Ça se passe aujourd’hui à Toulouse, où la municipalité de Jean-Luc Moudenc, LR, veut enlever à la paroisse Saint-Aubin, qui fait partie de l’ensemble paroissial de Saint-Étienne, une partie de l’édifice sacré, à savoir sa crypte. Celle-ci, d’une surface de 1 800 m2, construite à partir de 1847, avec ses voûtes en briques roses, ses nefs multiples, son couloir de circulation, représente l’une des plus intéressantes réalisations architecturales de style néo-roman qui soit en France.

Sous prétexte que cette partie de l’église est fermée au public depuis 15 ans, la mairie de Toulouse veut en faire, dès 2022, grâce au projet dit Light House, un espace dédié « à la création, au numérique et à la vie de quartier ». L’objectif est d’y implanter plusieurs startups ayant pour visée « l’image et la production de contenus comme du cinéma, d’animation, des jeux vidéo ou encore du virtuel », mais aussi quelques entreprises spécialisées dans la cryptomonnaie et dans le e-tourisme. La conception de cette réhabilitation macronienne d’un lieu sacré, déjà fort avancée, a été confiée à la société Icade, filiale de la Caisse des Dépôts et Consignations.

Sauf que cette partie de l’église Saint-Aubin, certes propriété de la commune depuis la loi spoliatrice de Séparation du 9 décembre 1905, a pour affectataire – c’est-à-dire pour bénéficiaire d’un droit de jouissance qui ne peut cesser qu’en vertu d’une procédure de désaffectation (article 13 de la loi de 1905 et décret du 17 mars 1970) – le curé de la paroisse. Concrètement, il faudrait que la désaffectation de l’édifice soit prononcée par arrêté préfectoral à la demande du conseil municipal, mais à la condition que l’évêque ait donné préalablement son consentement par écrit.

En a-t-il même le droit ? Une crypte fait clairement partie par sa nature d’un entier édifice cultuel et, sous réserve de plus ample information, on ne connaît pas de cas en France où un édifice du culte ait été sectionné pour qu’une partie en soit désaffectée. La jurisprudence administrative va d’ailleurs dans le sens d’une reconnaissance large de la définition de l’ensemble de l’immeuble cultuel affecté (par exemple, une salle annexe utilisée comme salle de catéchisme, une bande de terrain entourant l’église, ont été considérées par le Conseil d’État comme faisant partie de l’immeuble affecté au culte catholique).
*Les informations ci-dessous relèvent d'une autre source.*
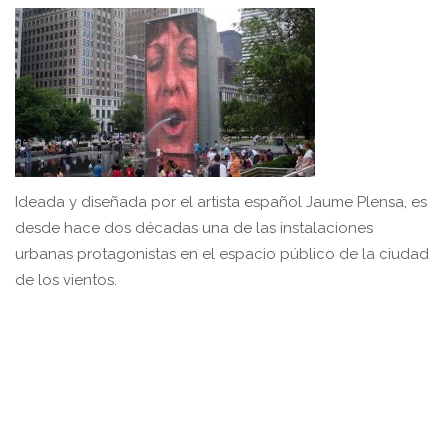
Ideada y diseñada por el artista español Jaume Plensa, es
desde hace dos décadas una de las instalaciones
urbanas protagonistas en el espacio público de la ciudad
de los vientos.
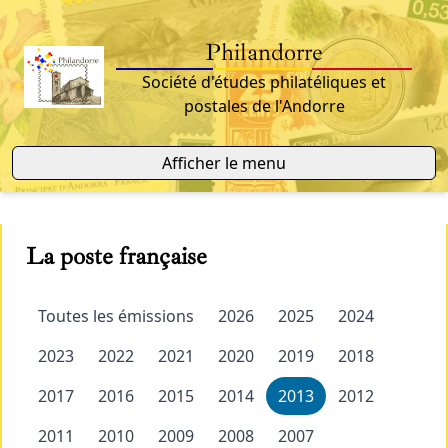
Philandorre
Société d'études philatéliques et
postales de l'Andorre
Afficher le menu
La poste française
Toutes les émissions
2026
2025
2024
2023
2022
2021
2020
2019
2018
2017
2016
2015
2014
2013
2012
2011
2010
2009
2008
2007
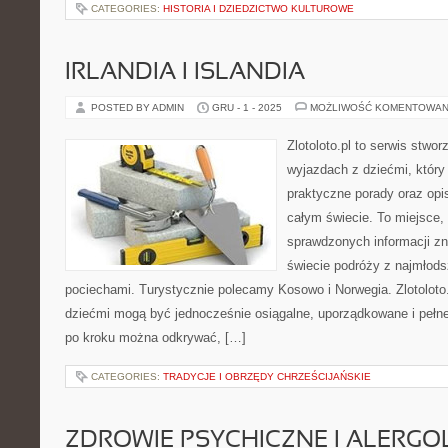
CATEGORIES:
HISTORIA I DZIEDZICTWO KULTUROWE
IRLANDIA I ISLANDIA
POSTED BY ADMIN
GRU - 1 - 2025
MOŻLIWOŚĆ KOMENTOWAN
Zlotoloto.pl to serwis stwo
wyjazdach z dziećmi, który
praktyczne porady oraz opi
całym świecie. To miejsce,
sprawdzonych informacji z
świecie podróży z najmłods
pociechami. Turystycznie polecamy Kosowo i Norwegia. Zlotoloto
dziećmi mogą być jednocześnie osiągalne, uporządkowane i pełne
po kroku można odkrywać, […]
CATEGORIES:
TRADYCJE I OBRZĘDY CHRZEŚCIJAŃSKIE
ZDROWIE PSYCHICZNE I ALERGOL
Pour préserver le principe du droit de l’Église sur les édifices du culte et ne pas introduire de précédent, l’archevêque de Bordeaux, Mgr Jean-Pierre Ricard, s’était jadis opposé à la désaffection de l’église Saint-Éloi, pourtant hors-service depuis longtemps, et dont la Fraternité Sacerdotale Saint-Pie-X revendiquait l’utilisation (la réintégration canonique officielle du prêtre qui y célébrait, l’abbé Laguérie, avait ensuite permis de régler la question). Pareillement, l’attitude de l’archevêque de Toulouse, Mgr Robert Le Gall sera d’une importance considérable pour l’avenir des biens d’Église en France : s’il avalisait le projet de la mairie de Toulouse, il introduirait une faille, vraisemblablement contraire à la loi et attaquable, mais en toute hypothèse désastreuse en ce qui concerne la protection des édifices du culte, à un moment où elle risque d’être de plus en plus menacée.